How many times they've really transact and, you know, what are the NOV of those users. We believe that the movement will happen obviously, you know, one part on the frequency as well. We don't believe the frequency that we are in right now is the right frequency to do essentially medium-term planning. That frequency will [inaudible] there is a movement that we expect to happen on NOV as well that will also drive some part of that particular growth. As you rightly mentioned, the majority of that number will essentially come from the acquired customers that we are getting. We spoke about this number, and I think one of the other callers spoke about the net versus gross.
The headwind that we have on our MTU growth now is right now specifically related to removal of the consumer base that transacts very infrequently with our platform. You will see that movement happen in when that particular consumer base will be low enough, where our acquisition will allow for overall, you know, number to be essentially driven up as well. We believe that churn will be another two quarters, and after that you will see a healthy movement on our MTU numbers.
Thanks [inaudible] I have a follow up on this. Still it seems the acceleration required is quite steep, right? And you said that probably you guys after the breakeven target you'll try to do activities around it, right? Just wanted to understand, did the guidance tie, you know, guys into anything of such sort, right? Because it seems that organically you should still be trying for a very strong-- because this, the target is very high, right? 45 million users. Just want to understand that. Second thing, just wanted to understand since you guys have given the dark store, top decile dark stores in every geography is really 3%-5% of contribution margins. We could have reached about breakeven EBITDA margins at 4% contribution.
Are you guys profitable on those dark stores and even in your top city? Those two questions if you can expand on.
No, absolutely right. Our top city, for example, is op-already operating at 3%, you know, positive CM and, you know, at the city level is already, you know, breaking even at a EBITDA level. On your question on the MTU, I think, as I had, you know, called out, this is a net addition that you have seen, which has been also driven partly by some of the, you know, changes that we have done to our proposition around these low AOV users.
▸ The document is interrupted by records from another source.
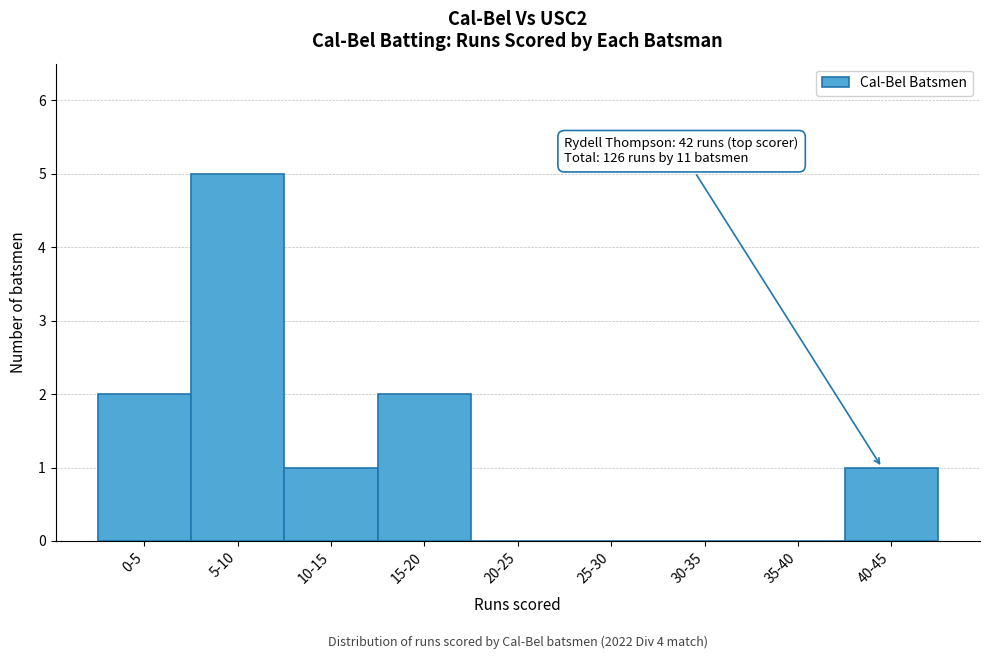

Reading left to right, transcribe all the data shown in this chart.

0-5=2	5-10=5	10-15=1	15-20=2	20-25=0	25-30=0	30-35=0	35-40=0	40-45=1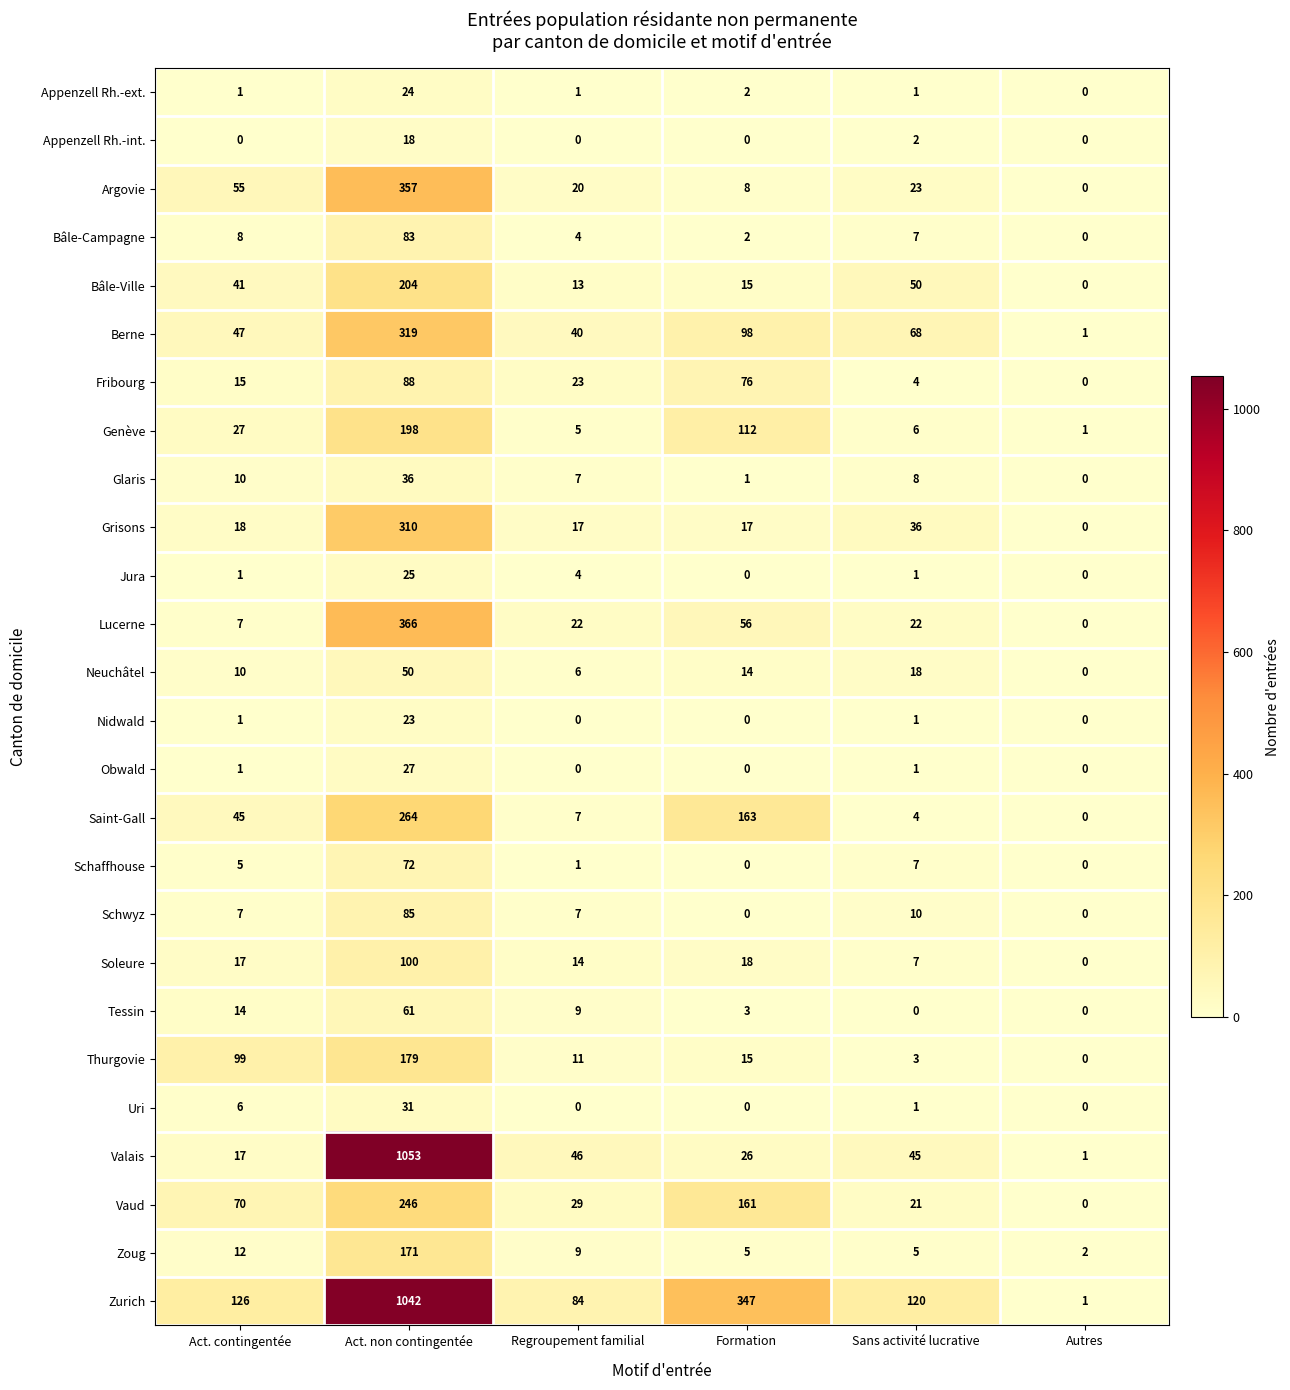

What is the sum of the Uri values at Act. contingentée and Sans activité lucrative?

7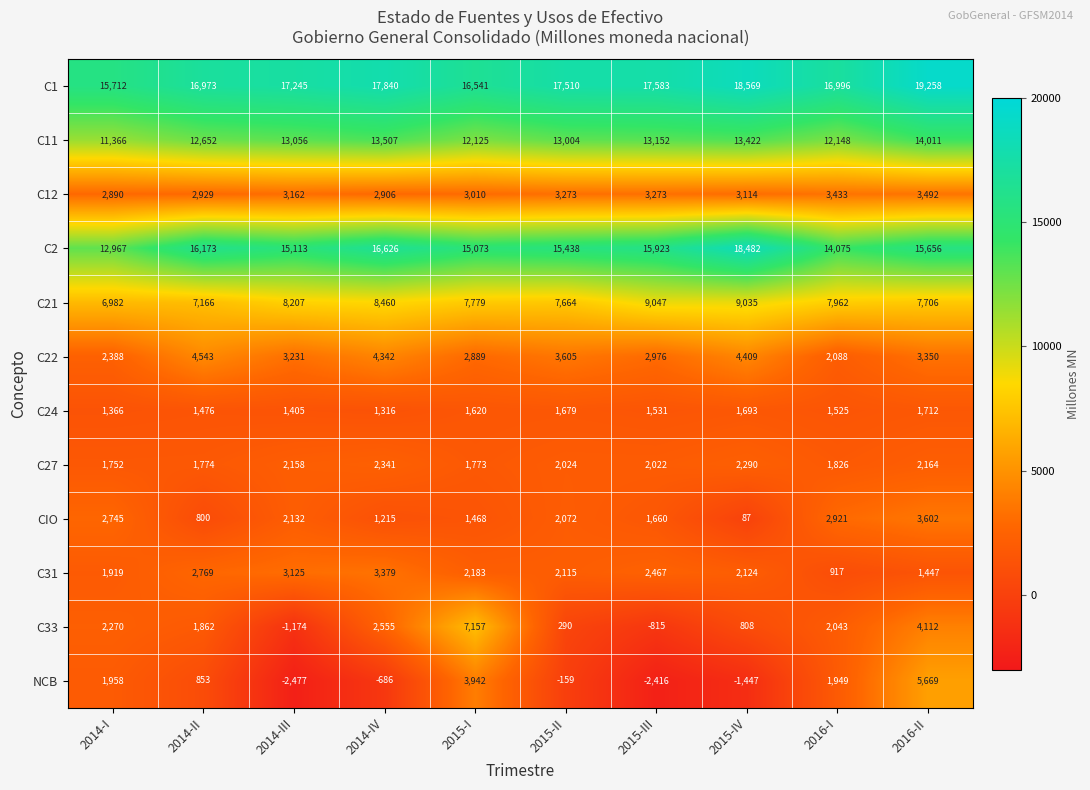

The value of NCB at 2015-III is -2416. True or false?

True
I think, we will continue to, you know, be relevant and as we've discussed, right, the differentiation that we are creating on the platform will attract a certain set of users and user growth.
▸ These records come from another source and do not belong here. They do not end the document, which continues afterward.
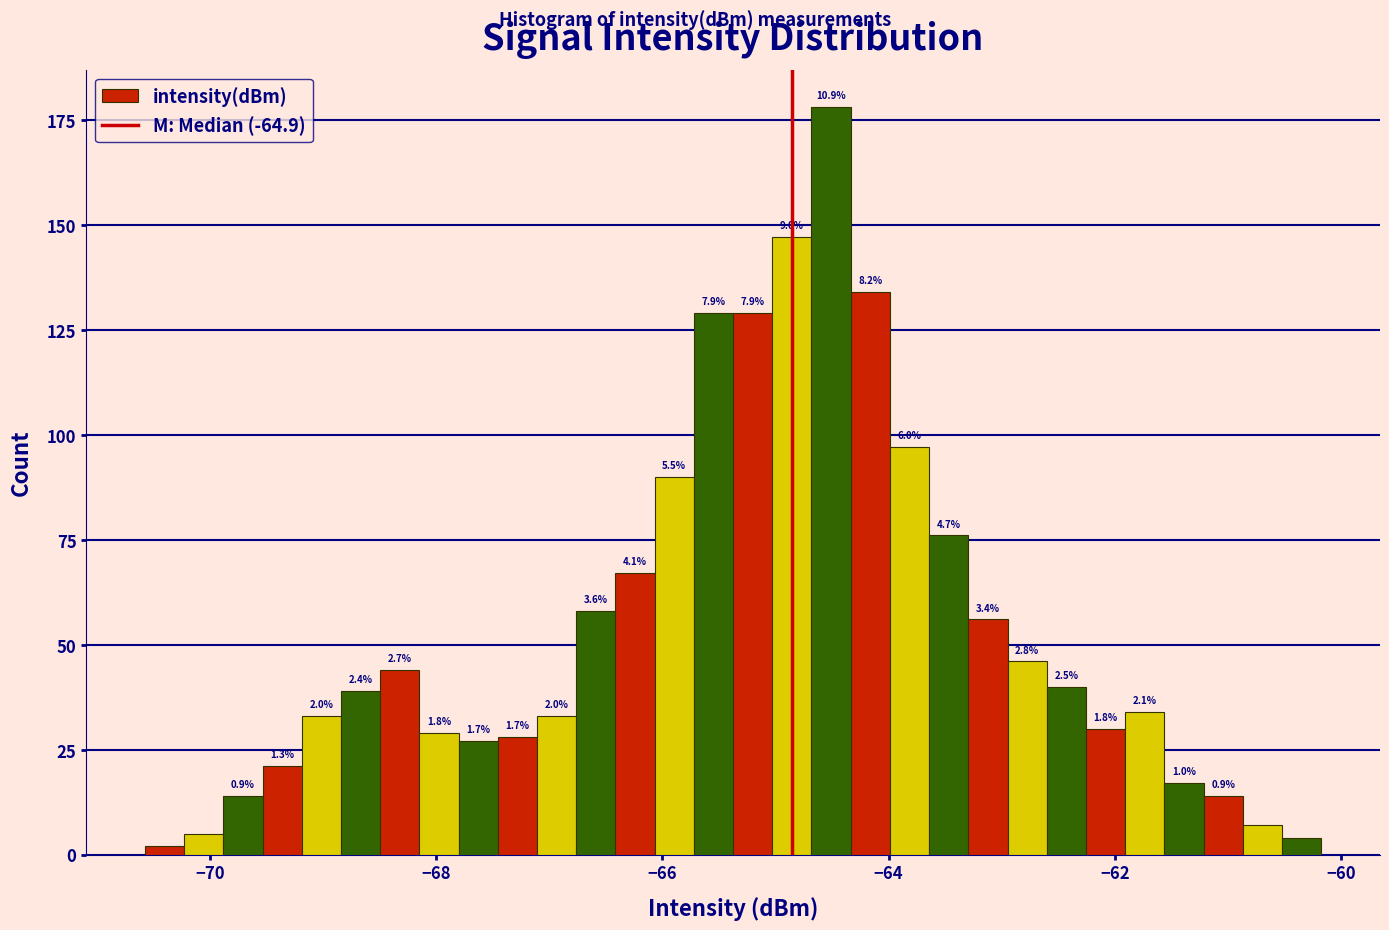

Read against the x-axis, roughly where is the centre of the tallest bar?

-64.6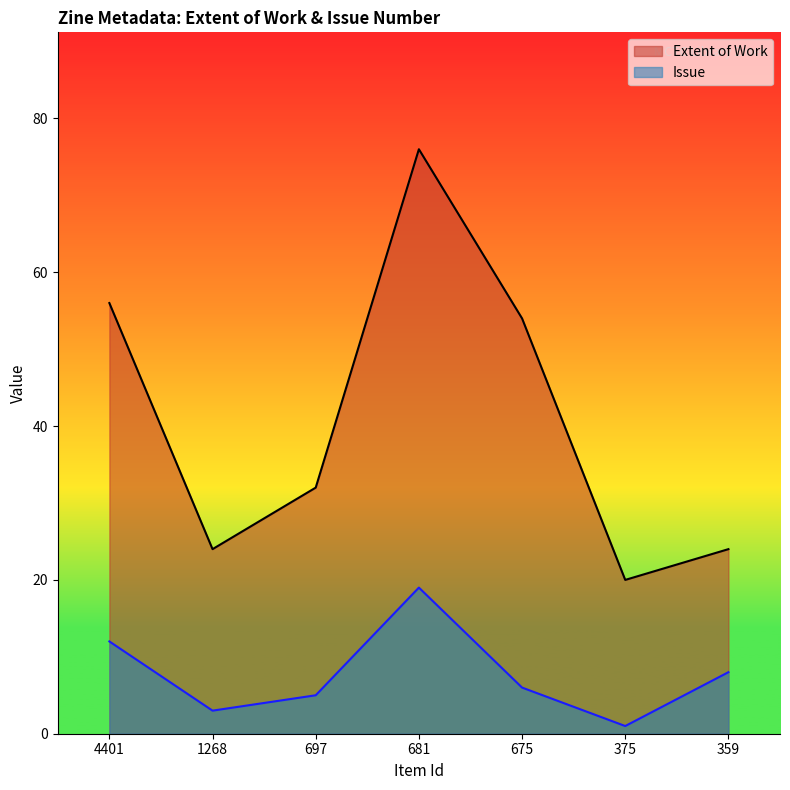

Which series has the widest spread of values?

Extent of Work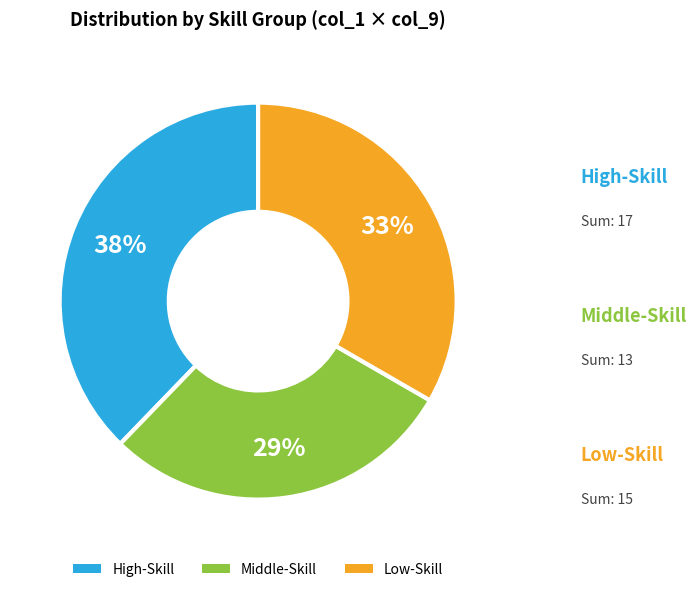

Is the sum of High-Skill and Low-Skill greater than half?

Yes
It is important, I think, both frequency, AOV as well as the MTU is going to be an important, you know, criteria in our overall growth journey. Very hard to, you know, give you specific numbers right now. Directionally, we do want to continue to acquire a lot more users than the current run rate.
Okay. Thank you so much for the answers.
Thank you. Ladies and gentlemen, we'll take the last question from the line of Aditya Suresh from Macquarie Group. Please go ahead.
Yeah, thank you for the opportunity. Just one question. If I look at your cash flow statement, despite the improvement in margin and Food Delivery, reduction loss in Quick Commerce, the absolute kind of negative number in cash from operations remains elevated. Free cash to analyze is about, say, negative $400 million. I just wanted your thoughts on that scale of loss. Thank you.
There are a couple of things. One is on CapEx. We have already said that we have seen heightened levels of investment over the, you know, last four to eight quarters, which will start to moderate as we are behind on the overall, say, warehousing, you know, investments that we have done. Some of the working capital changes are cyclical, and you should expect us to, you know, sequentially improve that in the coming year.
Thank you.
Thank you very much. Ladies and gentlemen, we'll take that as the last question. On behalf of Swiggy Limited, that concludes this conference. Thank you for joining us, and you may now disconnect your lines. Thank you.